-- Data in this exercise start --

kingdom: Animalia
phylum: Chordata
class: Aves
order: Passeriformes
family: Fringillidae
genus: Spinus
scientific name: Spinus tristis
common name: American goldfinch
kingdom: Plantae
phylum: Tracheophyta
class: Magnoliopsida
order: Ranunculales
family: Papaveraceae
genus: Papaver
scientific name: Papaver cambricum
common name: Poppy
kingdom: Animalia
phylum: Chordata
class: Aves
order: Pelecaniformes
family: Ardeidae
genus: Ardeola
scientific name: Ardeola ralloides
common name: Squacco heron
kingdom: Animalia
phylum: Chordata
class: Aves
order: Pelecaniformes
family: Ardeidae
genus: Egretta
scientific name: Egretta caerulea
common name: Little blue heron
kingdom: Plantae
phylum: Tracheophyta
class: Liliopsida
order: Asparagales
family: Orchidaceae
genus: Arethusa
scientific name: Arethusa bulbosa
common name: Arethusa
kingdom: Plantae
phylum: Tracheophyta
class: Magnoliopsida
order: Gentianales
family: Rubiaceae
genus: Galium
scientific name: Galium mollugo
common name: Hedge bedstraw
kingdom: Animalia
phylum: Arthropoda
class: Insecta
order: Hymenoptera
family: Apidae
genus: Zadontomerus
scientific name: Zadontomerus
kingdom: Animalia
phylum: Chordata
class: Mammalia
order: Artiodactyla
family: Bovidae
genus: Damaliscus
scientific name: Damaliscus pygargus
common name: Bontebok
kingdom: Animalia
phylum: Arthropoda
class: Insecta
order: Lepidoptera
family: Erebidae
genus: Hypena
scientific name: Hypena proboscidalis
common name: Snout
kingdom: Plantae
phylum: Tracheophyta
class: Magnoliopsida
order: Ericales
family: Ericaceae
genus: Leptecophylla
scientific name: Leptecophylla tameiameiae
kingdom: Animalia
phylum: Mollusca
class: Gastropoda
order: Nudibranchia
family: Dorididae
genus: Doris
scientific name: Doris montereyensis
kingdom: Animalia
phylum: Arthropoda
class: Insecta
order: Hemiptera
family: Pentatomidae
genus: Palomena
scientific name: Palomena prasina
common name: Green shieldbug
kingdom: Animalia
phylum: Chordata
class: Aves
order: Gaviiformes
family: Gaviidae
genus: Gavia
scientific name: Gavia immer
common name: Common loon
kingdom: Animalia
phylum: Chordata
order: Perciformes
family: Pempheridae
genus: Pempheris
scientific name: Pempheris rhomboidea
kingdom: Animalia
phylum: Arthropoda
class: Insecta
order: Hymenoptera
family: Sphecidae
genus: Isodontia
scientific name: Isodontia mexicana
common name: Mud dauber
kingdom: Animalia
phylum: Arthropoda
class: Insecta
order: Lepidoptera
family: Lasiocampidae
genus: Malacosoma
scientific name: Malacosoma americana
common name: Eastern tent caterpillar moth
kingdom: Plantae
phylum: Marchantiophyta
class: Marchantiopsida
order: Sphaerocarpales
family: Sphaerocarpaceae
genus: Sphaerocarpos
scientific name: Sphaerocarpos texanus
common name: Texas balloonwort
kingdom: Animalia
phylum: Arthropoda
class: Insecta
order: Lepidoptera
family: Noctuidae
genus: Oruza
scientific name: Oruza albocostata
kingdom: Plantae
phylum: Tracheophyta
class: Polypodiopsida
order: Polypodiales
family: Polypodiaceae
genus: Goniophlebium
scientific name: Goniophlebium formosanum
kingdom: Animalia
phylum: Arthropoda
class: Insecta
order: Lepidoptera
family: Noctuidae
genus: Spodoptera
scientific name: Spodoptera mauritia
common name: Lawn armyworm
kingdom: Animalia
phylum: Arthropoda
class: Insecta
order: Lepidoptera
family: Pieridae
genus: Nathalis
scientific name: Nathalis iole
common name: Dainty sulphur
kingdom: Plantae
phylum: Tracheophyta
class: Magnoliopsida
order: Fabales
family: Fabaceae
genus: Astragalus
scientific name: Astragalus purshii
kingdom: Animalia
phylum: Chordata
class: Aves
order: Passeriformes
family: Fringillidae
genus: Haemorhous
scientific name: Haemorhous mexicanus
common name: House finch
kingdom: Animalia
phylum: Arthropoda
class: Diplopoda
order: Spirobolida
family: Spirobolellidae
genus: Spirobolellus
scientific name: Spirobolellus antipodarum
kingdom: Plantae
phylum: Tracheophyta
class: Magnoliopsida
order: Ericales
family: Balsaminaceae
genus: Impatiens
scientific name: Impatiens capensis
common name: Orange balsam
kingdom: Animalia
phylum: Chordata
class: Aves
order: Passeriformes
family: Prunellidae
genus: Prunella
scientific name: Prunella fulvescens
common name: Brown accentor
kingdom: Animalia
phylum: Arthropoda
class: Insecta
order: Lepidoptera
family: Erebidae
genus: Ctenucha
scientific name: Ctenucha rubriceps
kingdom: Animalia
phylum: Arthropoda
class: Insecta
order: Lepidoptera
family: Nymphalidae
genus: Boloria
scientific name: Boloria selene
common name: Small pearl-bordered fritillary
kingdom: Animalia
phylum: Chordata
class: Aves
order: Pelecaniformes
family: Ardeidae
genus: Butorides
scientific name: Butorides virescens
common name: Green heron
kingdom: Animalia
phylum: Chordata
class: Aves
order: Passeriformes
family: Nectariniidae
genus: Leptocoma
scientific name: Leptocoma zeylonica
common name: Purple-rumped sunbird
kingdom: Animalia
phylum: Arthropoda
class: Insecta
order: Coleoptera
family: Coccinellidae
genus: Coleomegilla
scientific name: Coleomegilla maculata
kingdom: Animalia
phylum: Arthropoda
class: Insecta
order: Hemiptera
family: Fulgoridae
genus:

-- Data in this exercise end --

## Exercise brief
Rewrite every line of the listing above, substituting "vernacular name" for each occurrence of "common name" and leaving everything else as it is.

## Solution
kingdom: Animalia
phylum: Chordata
class: Aves
order: Passeriformes
family: Fringillidae
genus: Spinus
scientific name: Spinus tristis
vernacular name: American goldfinch
kingdom: Plantae
phylum: Tracheophyta
class: Magnoliopsida
order: Ranunculales
family: Papaveraceae
genus: Papaver
scientific name: Papaver cambricum
vernacular name: Poppy
kingdom: Animalia
phylum: Chordata
class: Aves
order: Pelecaniformes
family: Ardeidae
genus: Ardeola
scientific name: Ardeola ralloides
vernacular name: Squacco heron
kingdom: Animalia
phylum: Chordata
class: Aves
order: Pelecaniformes
family: Ardeidae
genus: Egretta
scientific name: Egretta caerulea
vernacular name: Little blue heron
kingdom: Plantae
phylum: Tracheophyta
class: Liliopsida
order: Asparagales
family: Orchidaceae
genus: Arethusa
scientific name: Arethusa bulbosa
vernacular name: Arethusa
kingdom: Plantae
phylum: Tracheophyta
class: Magnoliopsida
order: Gentianales
family: Rubiaceae
genus: Galium
scientific name: Galium mollugo
vernacular name: Hedge bedstraw
kingdom: Animalia
phylum: Arthropoda
class: Insecta
order: Hymenoptera
family: Apidae
genus: Zadontomerus
scientific name: Zadontomerus
kingdom: Animalia
phylum: Chordata
class: Mammalia
order: Artiodactyla
family: Bovidae
genus: Damaliscus
scientific name: Damaliscus pygargus
vernacular name: Bontebok
kingdom: Animalia
phylum: Arthropoda
class: Insecta
order: Lepidoptera
family: Erebidae
genus: Hypena
scientific name: Hypena proboscidalis
vernacular name: Snout
kingdom: Plantae
phylum: Tracheophyta
class: Magnoliopsida
order: Ericales
family: Ericaceae
genus: Leptecophylla
scientific name: Leptecophylla tameiameiae
kingdom: Animalia
phylum: Mollusca
class: Gastropoda
order: Nudibranchia
family: Dorididae
genus: Doris
scientific name: Doris montereyensis
kingdom: Animalia
phylum: Arthropoda
class: Insecta
order: Hemiptera
family: Pentatomidae
genus: Palomena
scientific name: Palomena prasina
vernacular name: Green shieldbug
kingdom: Animalia
phylum: Chordata
class: Aves
order: Gaviiformes
family: Gaviidae
genus: Gavia
scientific name: Gavia immer
vernacular name: Common loon
kingdom: Animalia
phylum: Chordata
order: Perciformes
family: Pempheridae
genus: Pempheris
scientific name: Pempheris rhomboidea
kingdom: Animalia
phylum: Arthropoda
class: Insecta
order: Hymenoptera
family: Sphecidae
genus: Isodontia
scientific name: Isodontia mexicana
vernacular name: Mud dauber
kingdom: Animalia
phylum: Arthropoda
class: Insecta
order: Lepidoptera
family: Lasiocampidae
genus: Malacosoma
scientific name: Malacosoma americana
vernacular name: Eastern tent caterpillar moth
kingdom: Plantae
phylum: Marchantiophyta
class: Marchantiopsida
order: Sphaerocarpales
family: Sphaerocarpaceae
genus: Sphaerocarpos
scientific name: Sphaerocarpos texanus
vernacular name: Texas balloonwort
kingdom: Animalia
phylum: Arthropoda
class: Insecta
order: Lepidoptera
family: Noctuidae
genus: Oruza
scientific name: Oruza albocostata
kingdom: Plantae
phylum: Tracheophyta
class: Polypodiopsida
order: Polypodiales
family: Polypodiaceae
genus: Goniophlebium
scientific name: Goniophlebium formosanum
kingdom: Animalia
phylum: Arthropoda
class: Insecta
order: Lepidoptera
family: Noctuidae
genus: Spodoptera
scientific name: Spodoptera mauritia
vernacular name: Lawn armyworm
kingdom: Animalia
phylum: Arthropoda
class: Insecta
order: Lepidoptera
family: Pieridae
genus: Nathalis
scientific name: Nathalis iole
vernacular name: Dainty sulphur
kingdom: Plantae
phylum: Tracheophyta
class: Magnoliopsida
order: Fabales
family: Fabaceae
genus: Astragalus
scientific name: Astragalus purshii
kingdom: Animalia
phylum: Chordata
class: Aves
order: Passeriformes
family: Fringillidae
genus: Haemorhous
scientific name: Haemorhous mexicanus
vernacular name: House finch
kingdom: Animalia
phylum: Arthropoda
class: Diplopoda
order: Spirobolida
family: Spirobolellidae
genus: Spirobolellus
scientific name: Spirobolellus antipodarum
kingdom: Plantae
phylum: Tracheophyta
class: Magnoliopsida
order: Ericales
family: Balsaminaceae
genus: Impatiens
scientific name: Impatiens capensis
vernacular name: Orange balsam
kingdom: Animalia
phylum: Chordata
class: Aves
order: Passeriformes
family: Prunellidae
genus: Prunella
scientific name: Prunella fulvescens
vernacular name: Brown accentor
kingdom: Animalia
phylum: Arthropoda
class: Insecta
order: Lepidoptera
family: Erebidae
genus: Ctenucha
scientific name: Ctenucha rubriceps
kingdom: Animalia
phylum: Arthropoda
class: Insecta
order: Lepidoptera
family: Nymphalidae
genus: Boloria
scientific name: Boloria selene
vernacular name: Small pearl-bordered fritillary
kingdom: Animalia
phylum: Chordata
class: Aves
order: Pelecaniformes
family: Ardeidae
genus: Butorides
scientific name: Butorides virescens
vernacular name: Green heron
kingdom: Animalia
phylum: Chordata
class: Aves
order: Passeriformes
family: Nectariniidae
genus: Leptocoma
scientific name: Leptocoma zeylonica
vernacular name: Purple-rumped sunbird
kingdom: Animalia
phylum: Arthropoda
class: Insecta
order: Coleoptera
family: Coccinellidae
genus: Coleomegilla
scientific name: Coleomegilla maculata
kingdom: Animalia
phylum: Arthropoda
class: Insecta
order: Hemiptera
family: Fulgoridae
genus:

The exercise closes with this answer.